Barbara Tisserat joined the faculty of VCU in 1978, where she continues to teach lithography in the VCUarts Department of Painting and Printmaking. She earned a BFA from Colorado State University and her MFA from the University of Wisconsin-Madison. Her prints have been exhibited in Japan, Peru, and throughout Virginia; she most recently had a major retrospective exhibition at the Visual Arts Center in Richmond in 2005. Her work can be found in the collections of the Virginia Museum of Fine Arts, the Art Institute in Chicago, and the New York Public Library, as well as in various corporate collections.

For Disturbance, the Anderson Gallery’s second floor will be transformed into a dark theatre-like space to more fully experience these provocative and often disconcerting works. The centerpiece of this video installation, Disturbance: 22 Minutes of Television Images from April 29 – May 2, 1992, derives solely from a single tape of television footage haphazardly recorded by video artist Bob Paris over a two-day period during the L.A. riots that followed the court ruling in the Rodney King case. Displayed over three large screens, the work features a highly choreographed interplay between footage of riots, newscasts and commercials to create an eerie revisiting of the events.

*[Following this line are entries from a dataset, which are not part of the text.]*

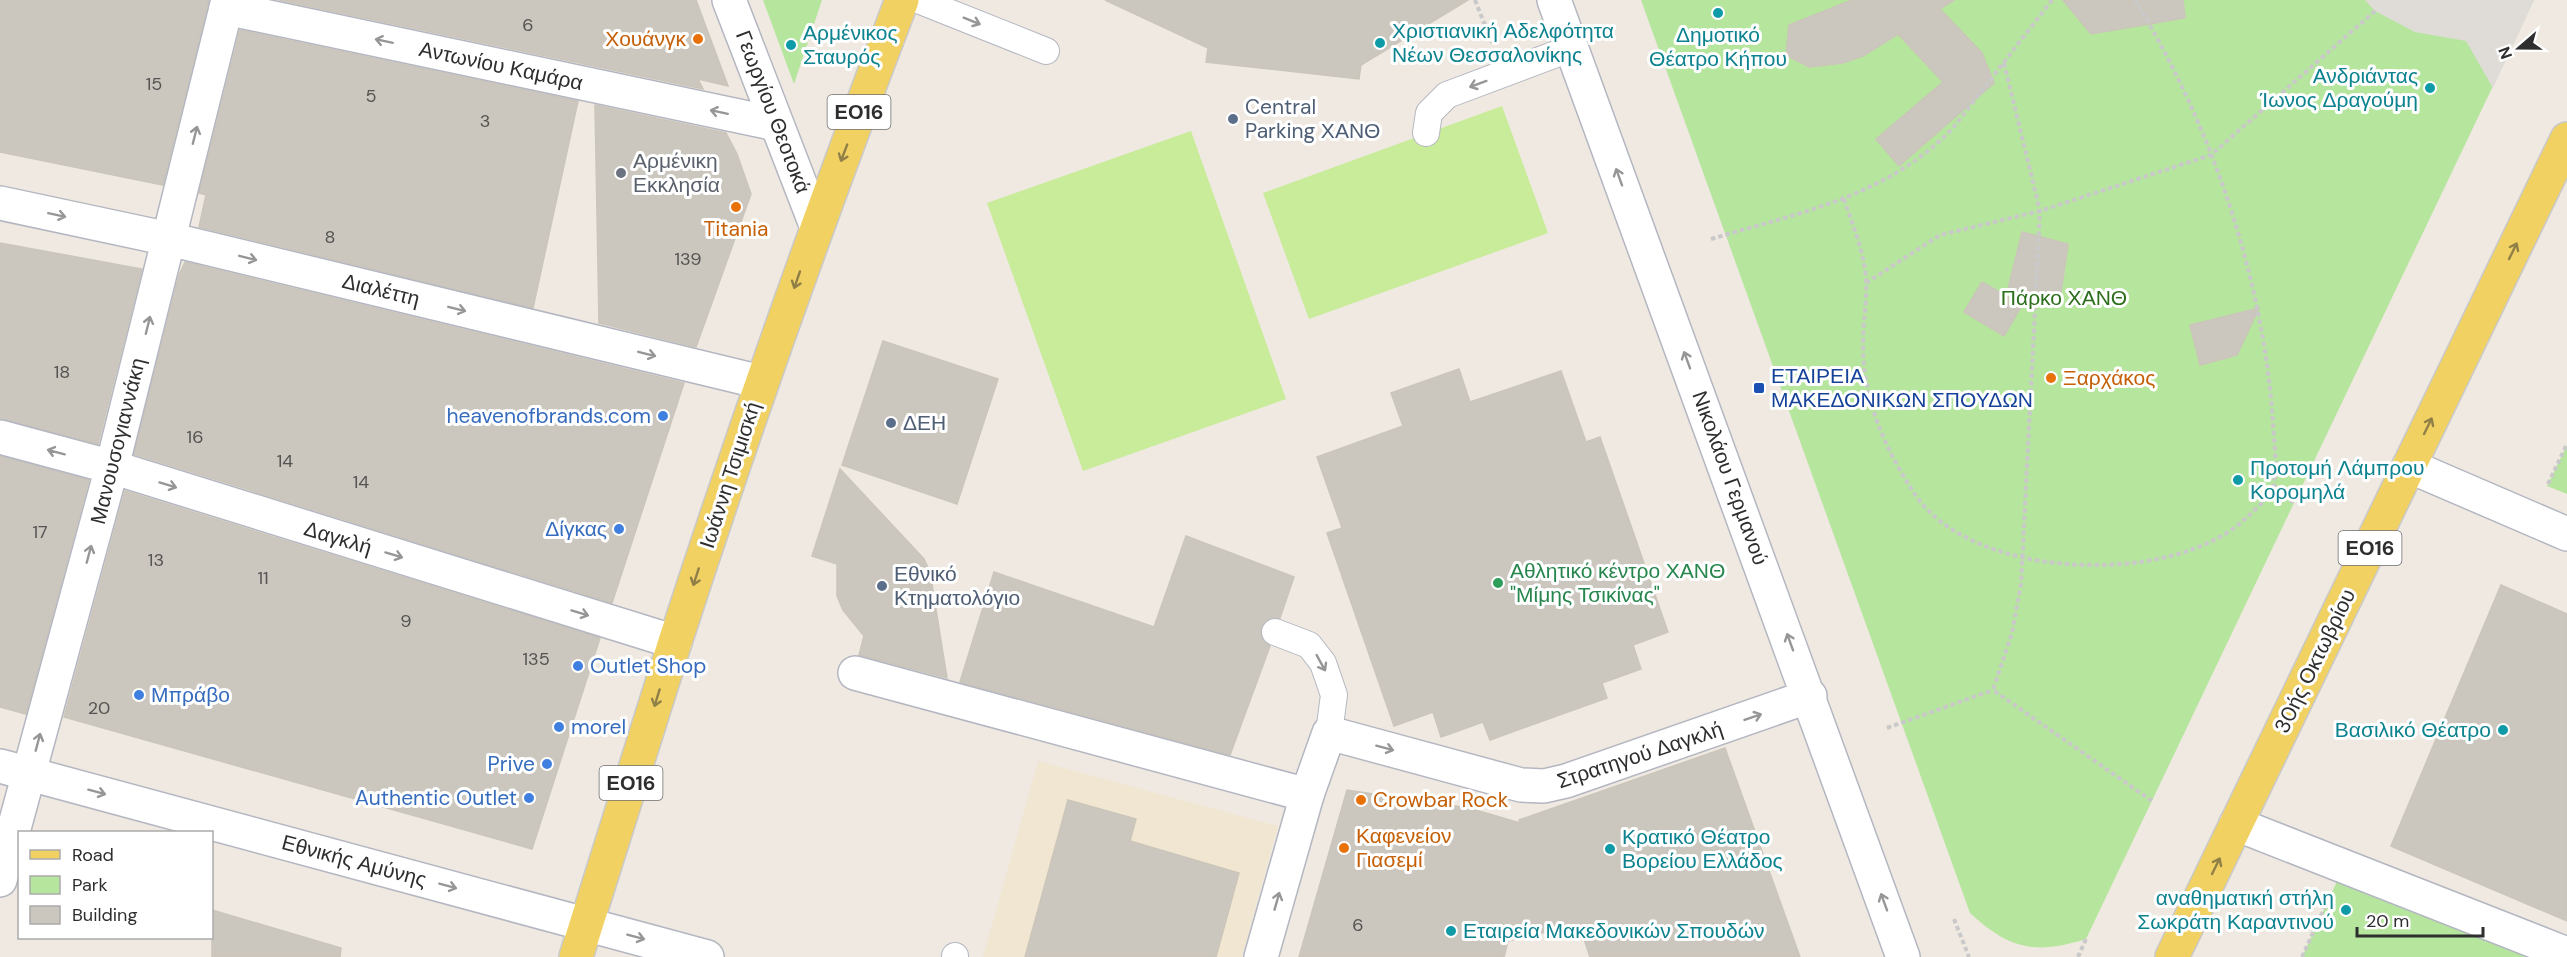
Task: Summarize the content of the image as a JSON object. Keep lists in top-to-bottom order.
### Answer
{
  "streets": {
    "main road": ["ΕΟ16", "Ιωάννη Τσιμισκή", "30ής Οκτωβρίου"],
    "street": [
      "Αντωνίου Καμάρα",
      "Γεωργίου Θεοτοκά",
      "Διαλέττη",
      "Μανουσογιαννάκη",
      "Νικολάου Γερμανού",
      "Δαγκλή",
      "Στρατηγού Δαγκλή",
      "Εθνικής Αμύνης"
    ]
  },
  "crossings": [
    ["Αντωνίου Καμάρα", "Γεωργίου Θεοτοκά"],
    ["Αντωνίου Καμάρα", "Μανουσογιαννάκη"],
    ["Γεωργίου Θεοτοκά", "Ιωάννη Τσιμισκή"],
    ["Διαλέττη", "Μανουσογιαννάκη"],
    ["Διαλέττη", "Ιωάννη Τσιμισκή"],
    ["Μανουσογιαννάκη", "Δαγκλή"],
    ["Μανουσογιαννάκη", "Εθνικής Αμύνης"],
    ["Ιωάννη Τσιμισκή", "Δαγκλή"],
    ["Ιωάννη Τσιμισκή", "Εθνικής Αμύνης"],
    ["Νικολάου Γερμανού", "Στρατηγού Δαγκλή"]
  ],
  "one_way": [
    "Αντωνίου Καμάρα",
    "Διαλέττη",
    "Μανουσογιαννάκη",
    "Ιωάννη Τσιμισκή",
    "Νικολάου Γερμανού",
    "30ής Οκτωβρίου",
    "Στρατηγού Δαγκλή",
    "Εθνικής Αμύνης"
  ],
  "parks": ["Πάρκο ΧΑΝΘ"],
  "places": {
    "other": [
      "Δημοτικό Θέατρο Κήπου",
      "Χουάνγκ",
      "Χριστιανική Αδελφότητα Νέων Θεσσαλονίκης",
      "Αρμένικος Σταυρός",
      "Ανδριάντας Ίωνος Δραγούμη",
      "Central Parking ΧΑΝΘ",
      "Αρμένικη Εκκλησία",
      "Titania",
      "Ξαρχάκος",
      "heavenofbrands.com",
      "ΔΕΗ",
      "Προτομή Λάμπρου Κορομηλά",
      "Δίγκας",
      "Αθλητικό κέντρο ΧΑΝΘ \"Μίμης Τσικίνας\"",
      "Εθνικό Κτηματολόγιο",
      "Outlet Shop",
      "Μπράβο",
      "morel",
      "Βασιλικό Θέατρο",
      "Prive",
      "Authentic Outlet",
      "Crowbar Rock",
      "Καφενείον Γιασεμί",
      "Κρατικό Θέατρο Βορείου Ελλάδος",
      "αναθηματική στήλη Σωκράτη Καραντινού",
      "Εταιρεία Μακεδονικών Σπουδών"
    ],
    "transit": ["ΕΤΑΙΡΕΙΑ ΜΑΚΕΔΟΝΙΚΩΝ ΣΠΟΥΔΩΝ"]
  },
  "house_numbers": [
    "6",
    "15",
    "5",
    "3",
    "8",
    "139",
    "18",
    "16",
    "14",
    "14",
    "17",
    "13",
    "11",
    "9",
    "135",
    "20",
    "6"
  ],
  "legend": ["Road", "Park", "Building"],
  "scale_bar": "20 m",
  "north": "left"
}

Two other major installations in the exhibition, Signal and Twilight, reach into the same tomb of images as Disturbance, but emerge with a more tonal, brooding and mysterious expression – an electronic elegy in black and white. Signal offers a brief, disquieting loop that suggests catastrophe in three amorphous events. Twilight, a trio of monitors mounted along a vertical column, also employs abstract, high-contrast images for a meditative evocation of ghostly breakdown.

Bob Paris is an instructor in the VCUarts Kinetic Imaging program.  He has exhibited at the Whitney Biennial, the Image Forum Festival in Tokyo, and Documenta IX in Germany; and his documentary work has aired on public television. His projects frequently use appropriated imagery to form critiques of mass media and popular culture.

VCUarts Anderson Gallery is free and open to the public, Monday through Friday, 10 - 5, and Saturday and Sunday, 1 – 5. For more information about these exhibitions or about the gallery, please call 804-828-1522, or visit the Gallery’s website at www.vcu.edu/artweb/gallery.

 

Stephen Vitiello Featured in ArtForum

Sound and media artist Stephen Vitiello is one of five musicians and critics featured in the December 2005 issue of ArtForum magazine, describing his ten favorite musical experiences in 2005. 

An highly regarded artist in the field, Vitiello is a professor in the VCUarts Kinetic Imaging program.   In his work, he is particularly interested in the physical aspect of sound and its potential to define the form and atmosphere of a spatial environment.  Vitiello has exhibited and performed internationally at the 2002 Whitney Biennial, P.S. 1 Contemporary Art Center, Tate Modern and elsewhere.

In 1999, he was awarded a six-month WorldViews residency on the 91st floor of the World Trade Center, resulting in a site-specific sound installation that has been broadcast and exhibited internationally.